In fact, there are frequently sharp differences between hypothetical performance results and the actual results subsequently achieved by any particular trading program. One of the limitations of hypothetical performance trading results is that they are generally prepared with the benefit of hindsight.

In addition, hypothetical trading does not involve financial risk, and no hypothetical trading record can completely account for the impact of financial risk in actual trading.
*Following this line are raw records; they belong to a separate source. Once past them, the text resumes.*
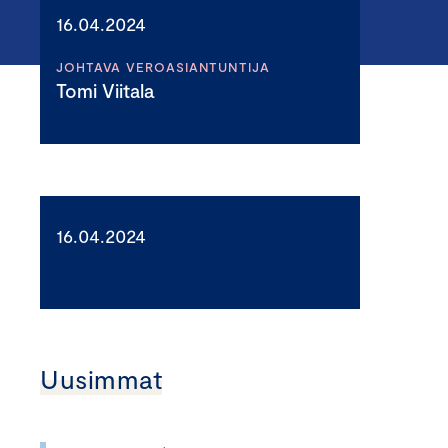
16.04.2024
JOHTAVA VEROASIANTUNTIJA
Tomi Viitala
16.04.2024
Uusimmat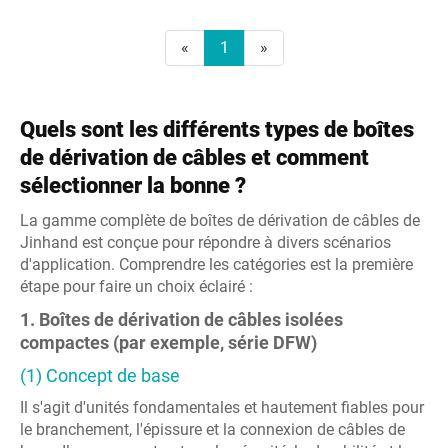
«
1
»
Quels sont les différents types de boîtes
de dérivation de câbles et comment
sélectionner la bonne ?
La gamme complète de boîtes de dérivation de câbles de
Jinhand est conçue pour répondre à divers scénarios
d'application. Comprendre les catégories est la première
étape pour faire un choix éclairé :
1. Boîtes de dérivation de câbles isolées
compactes (par exemple, série DFW)
(1) Concept de base
Il s'agit d'unités fondamentales et hautement fiables pour
le branchement, l'épissure et la connexion de câbles de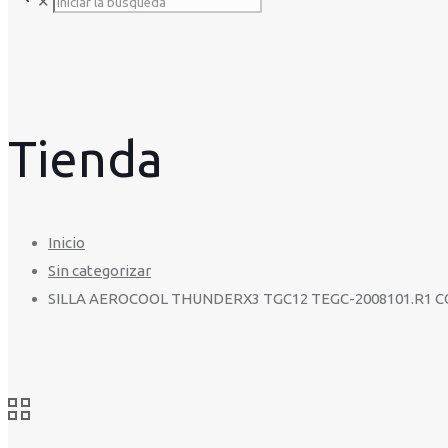
✕
Tienda
Inicio
Sin categorizar
SILLA AEROCOOL THUNDERX3 TGC12 TEGC-2008101.R1 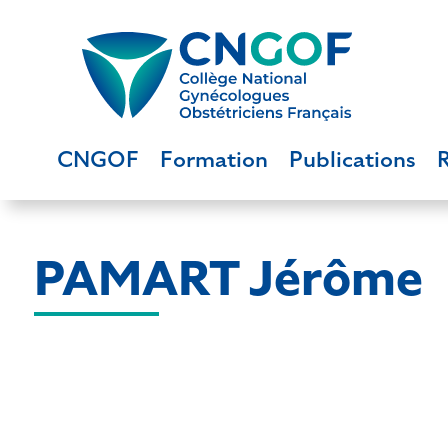
CNGOF
Formation
Publications
PAMART Jérôme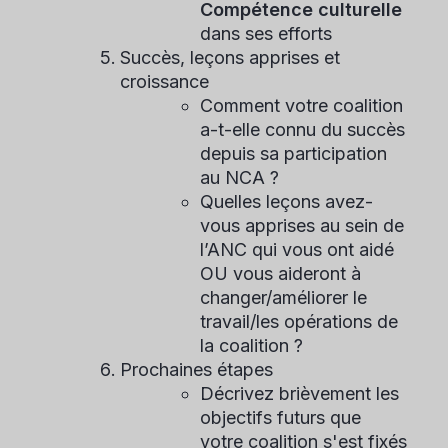
Compétence culturelle
dans ses efforts
Succès, leçons apprises et
croissance
Comment votre coalition
a-t-elle connu du succès
depuis sa participation
au NCA ?
Quelles leçons avez-
vous apprises au sein de
l’ANC qui vous ont aidé
OU vous aideront à
changer/améliorer le
travail/les opérations de
la coalition ?
Prochaines étapes
Décrivez brièvement les
objectifs futurs que
votre coalition s'est fixés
For example, the ability to withstand losses or to adhere to a particular trading program in spite of trading losses are material points which can also adversely affect actual trading results.

There are numerous other factors related to the markets in general or to the implementation of any specific trading program which cannot be fully accounted for in the preparation of hypothetical performance results and all of which can adversely affect actual trading results.

Trading in the commodities markets involves substantial risk and YOU CAN LOSE A LOT OF MONEY, and thus is not appropriate for everyone. You should carefully consider your financial condition before trading in these markets, and only risk capital should be used.

In addition, these markets are often liquid, making it difficult to execute orders at desired prices. Also, during periods of extreme volatility, trading in these markets may be halted due to so-called “circuit breakers” put in place by the CME to alleviate such volatility. In the event of a trading halt, it may be difficult or impossible to exit a losing position.